Gue lihat dia sebelum pelan-pelan nyamperin gadis kecil itu, sekali lagi gue nggak mau buru-buru dan bikin gadis malang itu kena serangan jantung. Dia makin gugup pas gue terus jalan, nggak lama gue nyampe dan ngasih dia senyum kecil.
"Halo sayang, kamu baik-baik aja?" Gue nanya sambil berlutut di depannya biar kita setinggi, dia lihat kertas di tangannya terus balik lagi ke gue. "Itu apa?" Gue nanya sambil nunjuk kertasnya, kehadiran **Toby** muncul di belakang gue yang langsung bikin dia ngelihat dia.
"Punya kakakku," katanya masih ngelihat ke belakang gue ke arah **Toby**, tapi matanya langsung ngelihat ke gue. "Dia udah aneh sejak lama, jadi pas dia keluar, aku masuk kamarnya dan nemu ini, tolong jangan bilang dia aku masuk ke sana," katanya sambil ngangkat kertasnya, tapi gue masih nggak bisa lihat apa itu, apapun yang ada di kertas itu menghadap dia.
"Kamu cuma khawatir sama kakakmu, gue yakin dia nggak bakal keberatan," gue senyum berusaha bikin dia merasa lebih baik, tapi dia geleng, ada sedikit ketakutan di ekspresinya.
"Nggak, dia beda sekarang, mama dan papa terus bilang gitu kalau mereka pikir aku nggak dengerin, nggak ada yang tahu apa yang salah sama dia," katanya ke kita yang bikin gue lihat ke **Toby**. Mungkin kakaknya bisa jadi salah satu mata-mata yang kita cari. "Kalau aku kasih lihat ini, apa kamu bisa janji kakakku nggak bakal kena masalah?" katanya sambil ngelihat mata gue, gue nggak tahu bisa janji apa nggak, tapi kita harus lihat apa yang ada di kertas itu.
"Apapun yang udah kakakmu lakuin, kita bakal bantu dia," gue senyum yang bikin dia ngelihat gue dan senyum. Dia ngasih kertas yang dia sembunyikan selama percakapan ini.
Gue ambil kertasnya pelan-pelan, ngebalikinnya biar gue bisa lihat. Awalnya gue nggak tahu gue lagi lihat apa. Itu gambar denah suatu bangunan, bahkan ada gambar perabotan di ruangan mana. Jadi siapa pun yang gambar ini pasti sering ada di bangunan ini. Pas gue mulai merhatiin lebih deket, gue langsung tahu gue lagi lihat apa.
"Makasih udah ngasih ini ke gue, sekarang kamu pulang aja dengan aman, kita urus kakakmu," gue bilang sambil masang senyum palsu, gue nggak mau dia lihat kekhawatiran dan ketakutan yang gue tahan sekarang.
Dia meluk leher gue, makasih, gue bilang nggak apa-apa dan pastikan dia langsung pulang. Dia dadah ke gue sebelum lari ke arah rumah, gue berdiri tegak, ngelihat dia belok sebelum noleh ke **Toby** dan **Morgan** yang kebingungan, yang muncul entah dari mana.

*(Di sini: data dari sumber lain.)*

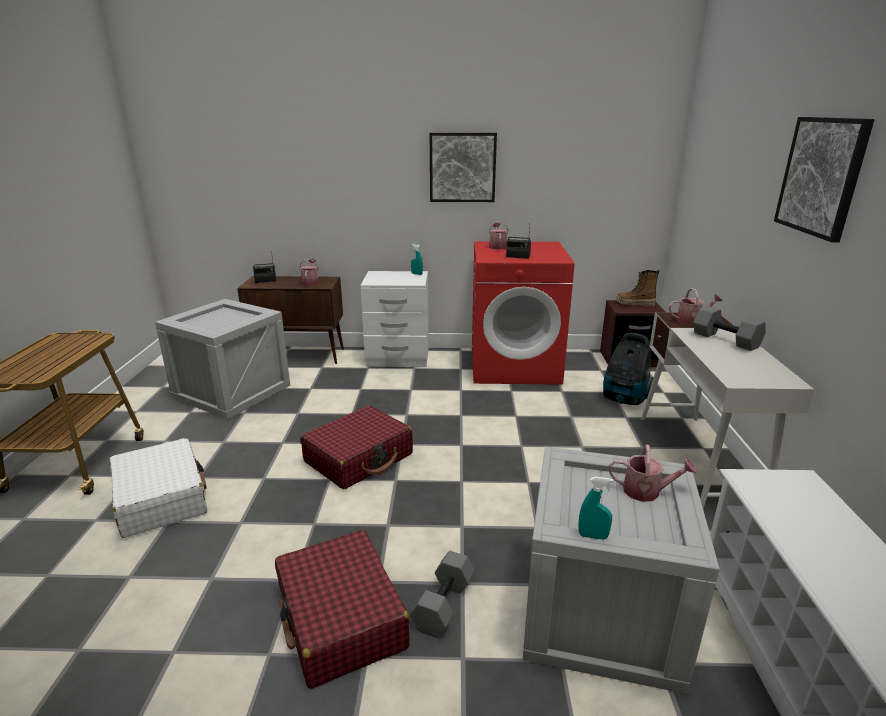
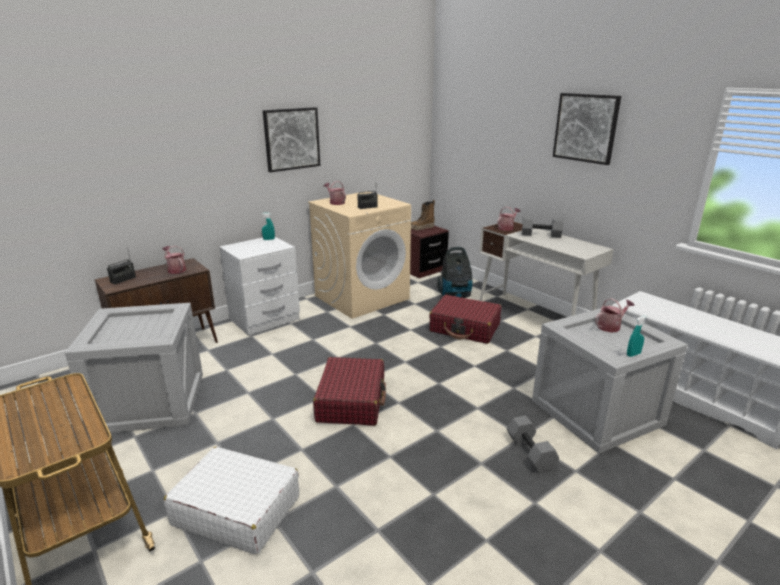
camera: 40 degrees left, 0 degrees up
(341, 619) = (493, 495): red suitcase -> red suitcase (465, 328)
(515, 366) = (362, 297): red washing machine -> beige washing machine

"Lo harus keluarin semua orang dari rumah kawanan sekarang," gue bilang sambil ngelihat **Toby** pas ngomong, kedua cowok itu cuma saling pandang terus balik lagi ke gue dengan bingung. "Ada bom di rumah kawanan!" Gue teriak sambil ngebalik kertas dengan denahnya, inilah yang bikin kedua cowok itu langsung beraksi.

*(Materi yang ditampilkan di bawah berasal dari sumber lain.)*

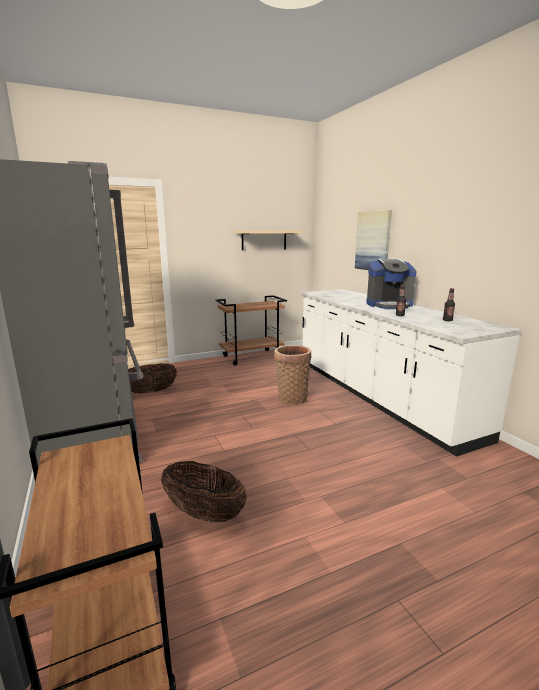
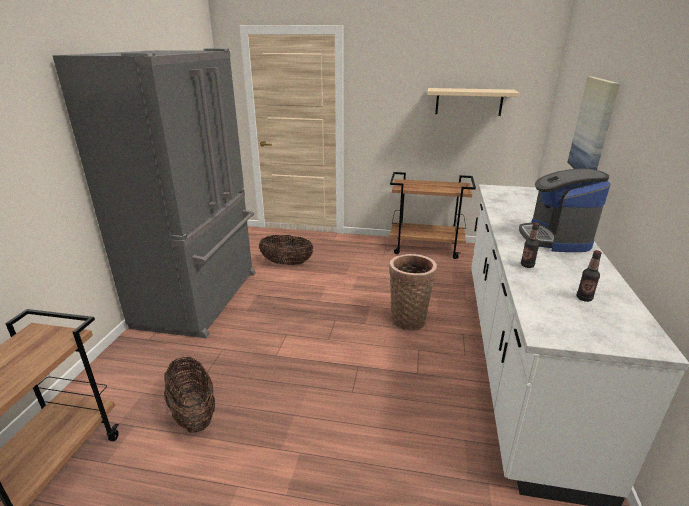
camera: 35 degrees right, 10 degrees up
(389, 305) = (555, 238): coffee machine -> coffee machine turned 60 degrees clockwise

"Agen, kita harus evakuasi semua anggota kawanan dari rumah kawanan dan panggil tim bom!" **Morgan** teriak ke semua agen, yang langsung beraksi.

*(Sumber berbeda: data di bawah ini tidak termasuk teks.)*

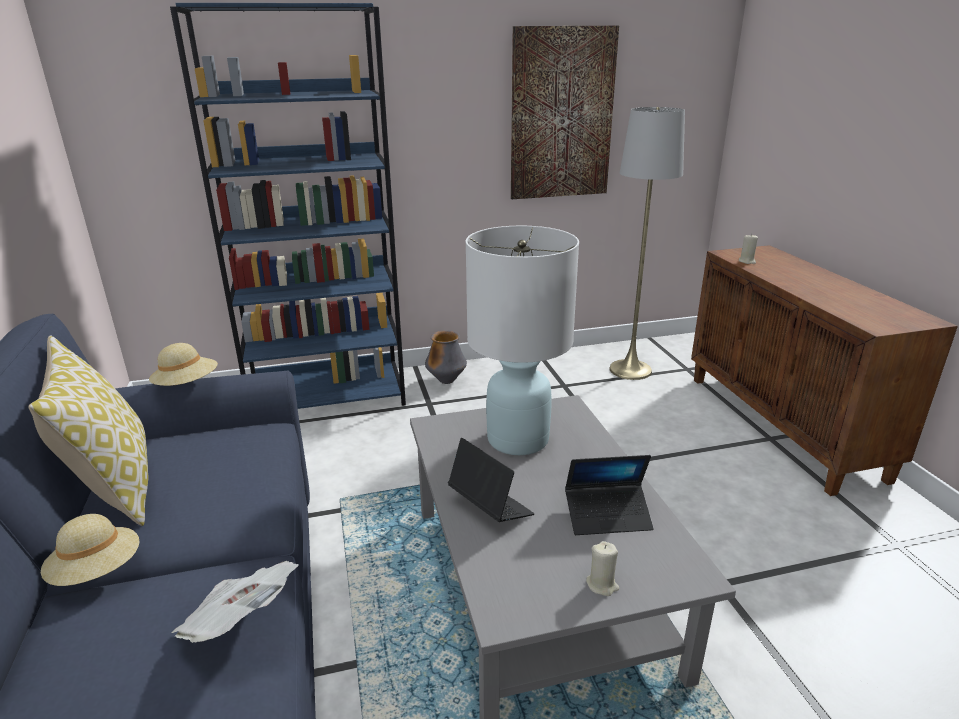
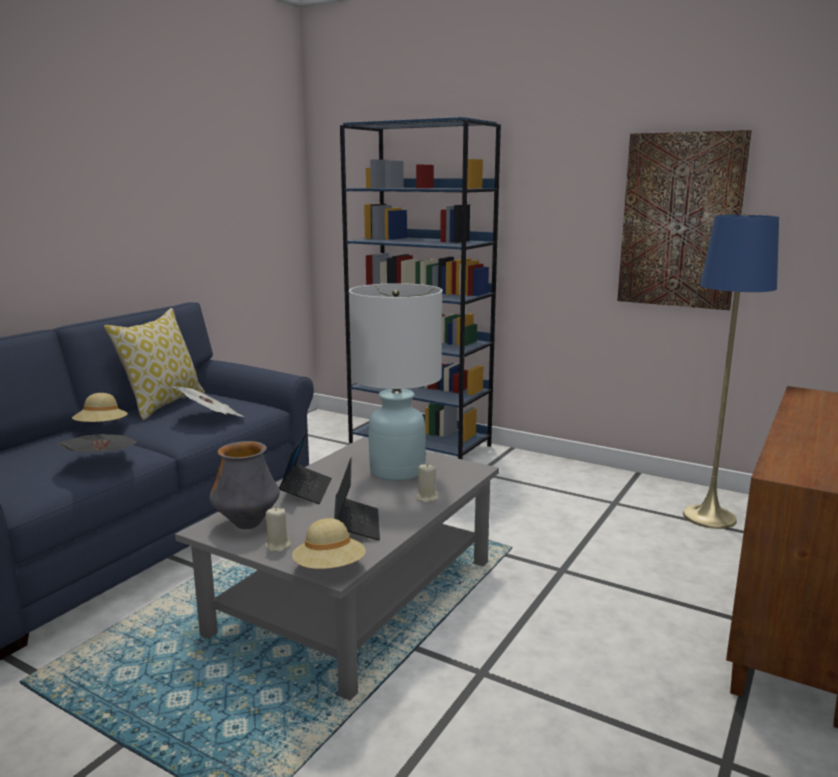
camera: 45 degrees right, 10 degrees down
(187, 385) = (246, 367): beige hat -> beige hat (329, 569)
(237, 475) = (211, 418): none -> newspaper
(446, 381) = (519, 464): vase -> vase (247, 524)
(607, 516) = (356, 525): laptop -> laptop turned 135 degrees counterclockwise
(630, 370) = (709, 517): grey floor lamp -> blue floor lamp
(747, 261) = (806, 401): beige candle -> beige candle (426, 498)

"Jangan kasih tahu anggota kawanan kalau ada bom, itu bakal bikin kepanikan besar, bilang aja mereka harus pergi buat latihan atau semacamnya," gue bilang ke **Toby**, yang gue lihat lagi mind-linking orang, sebelum dia bisa jawab, gue udah lari ke arah rumah kawanan.
Mungkin gue manusia sekarang, tapi gue masih bisa lari kalau perlu. Gue lewat agen yang juga menuju bangunan yang sama, gue malah jadi orang pertama yang nyampe sana. Orang-orang keluar dari bangunan dengan bingung, kebingungan mereka makin parah pas mereka lihat kita anggota aliansi lari.
"Kalian semua harus ke sana, tolong!" Gue teriak sambil nunjuk ke arah penghalang yang lagi dipasang, kalau bomnya meledak mereka bakal lebih aman di sana. "Terus jalan!" Gue bilang sambil berdiri di tangga dekat pintu, ngarahin semua orang keluar, sementara agen lain mulai coba jawab pertanyaan tentang apa yang terjadi.
"Apa yang terjadi, **Gamma** bilang ada ancaman?" Seorang wanita khawatir nanya ke gue, minggir, yang lain juga mulai berhenti buat denger jawaban gue.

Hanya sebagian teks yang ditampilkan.